In the last few days the Cambridge branch of Labor's Non-Partisan League has been circulating a petition urging Mayor Lyons to sign the bill, It will prove to him that, despite his statements to the contrary, the people of Cambridge really do want the new housing project. In itself, the petition is a good thing, for it is a time-tried method of expressing public opinion. It will crystallize for both Mayor Lyons' and the public's benefit the fact that there is no opposition to the housing bill other than that coming from Mayor Lyons himself.
Seeing the cost to Cambridge to the proposed project would be exceedingly small--$500,000--in comparison to the advantages that would be gained, there is no possible reason why any intelligent Cantabridgian should not sign the city-wide petition. The project will bring not only jobs which will pay union wages to Cambridge laborers but business to Cambridge merchants as well. It will mean that slum areas which are now rapidly depreciating in value will be rehabilitated. Furthermore, the cost to the city of police, fire protection, health service, and delinquency control will be greatly reduced by the abolition of these slum areas.

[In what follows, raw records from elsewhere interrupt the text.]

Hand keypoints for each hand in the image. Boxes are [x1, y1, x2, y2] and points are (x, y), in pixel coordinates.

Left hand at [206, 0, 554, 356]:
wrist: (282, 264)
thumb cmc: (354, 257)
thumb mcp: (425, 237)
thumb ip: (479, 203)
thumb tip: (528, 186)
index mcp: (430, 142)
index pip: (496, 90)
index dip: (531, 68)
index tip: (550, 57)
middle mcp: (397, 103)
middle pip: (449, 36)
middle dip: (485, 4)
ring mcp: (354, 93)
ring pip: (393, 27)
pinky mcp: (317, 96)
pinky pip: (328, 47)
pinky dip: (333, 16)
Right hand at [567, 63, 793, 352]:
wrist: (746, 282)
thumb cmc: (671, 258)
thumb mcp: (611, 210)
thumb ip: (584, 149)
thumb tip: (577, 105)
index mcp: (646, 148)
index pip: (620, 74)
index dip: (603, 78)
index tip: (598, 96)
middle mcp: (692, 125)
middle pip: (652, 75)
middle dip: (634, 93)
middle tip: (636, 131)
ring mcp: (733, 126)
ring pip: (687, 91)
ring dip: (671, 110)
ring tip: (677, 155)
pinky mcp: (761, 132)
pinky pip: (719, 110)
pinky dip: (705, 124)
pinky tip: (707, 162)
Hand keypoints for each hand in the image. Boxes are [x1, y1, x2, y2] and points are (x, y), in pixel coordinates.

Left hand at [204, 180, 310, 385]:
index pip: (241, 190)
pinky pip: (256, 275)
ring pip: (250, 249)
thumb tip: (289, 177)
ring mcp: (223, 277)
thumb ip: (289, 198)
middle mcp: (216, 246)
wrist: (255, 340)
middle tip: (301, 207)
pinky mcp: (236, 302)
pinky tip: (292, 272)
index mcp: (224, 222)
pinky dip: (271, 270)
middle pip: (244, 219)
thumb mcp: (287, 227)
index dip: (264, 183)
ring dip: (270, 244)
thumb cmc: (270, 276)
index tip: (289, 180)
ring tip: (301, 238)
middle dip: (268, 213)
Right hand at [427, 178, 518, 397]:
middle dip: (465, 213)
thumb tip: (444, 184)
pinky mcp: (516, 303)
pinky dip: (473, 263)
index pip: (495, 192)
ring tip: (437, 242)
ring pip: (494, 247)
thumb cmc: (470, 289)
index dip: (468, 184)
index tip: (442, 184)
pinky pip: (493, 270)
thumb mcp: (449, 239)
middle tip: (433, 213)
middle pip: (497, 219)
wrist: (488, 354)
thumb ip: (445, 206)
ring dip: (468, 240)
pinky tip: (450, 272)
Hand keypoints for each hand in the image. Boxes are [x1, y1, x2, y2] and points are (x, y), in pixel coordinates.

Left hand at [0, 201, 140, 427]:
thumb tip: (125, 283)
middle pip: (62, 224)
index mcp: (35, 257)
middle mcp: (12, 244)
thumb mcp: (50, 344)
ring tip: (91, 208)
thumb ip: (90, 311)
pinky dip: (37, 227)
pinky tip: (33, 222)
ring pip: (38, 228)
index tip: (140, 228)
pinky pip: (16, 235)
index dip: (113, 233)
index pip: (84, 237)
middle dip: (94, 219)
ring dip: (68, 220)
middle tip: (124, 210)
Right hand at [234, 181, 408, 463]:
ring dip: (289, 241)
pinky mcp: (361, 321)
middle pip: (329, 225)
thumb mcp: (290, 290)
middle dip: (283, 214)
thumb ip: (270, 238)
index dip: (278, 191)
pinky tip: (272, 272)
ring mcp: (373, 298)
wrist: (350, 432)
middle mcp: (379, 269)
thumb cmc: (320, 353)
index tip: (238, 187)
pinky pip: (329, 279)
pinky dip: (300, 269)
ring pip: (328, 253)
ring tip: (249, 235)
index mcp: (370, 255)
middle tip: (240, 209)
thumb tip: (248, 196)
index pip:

The Taxpayers' Association has in no way objected to this bill; in fact it has voted for the plan all along. Certain members of the Harvard faculty have been active on this issue. But the main pressure has come from Central Square organizations which really want the housing project to go through. Mayor Lyons apparently is blocking the bill because it has, as one of the conditions of the grant, federal control of the project, and the Mayor is used to handing out political plums on jobs of this sort. It is up to the people of Cambridge to sign the petition and to prove to the Mayor that they want the housing project, and that they want it without plum trees. With the mayoralty election coming up next fall, it is hard to conceive of Mayor Lyons deliberately opposing the desires of the voters.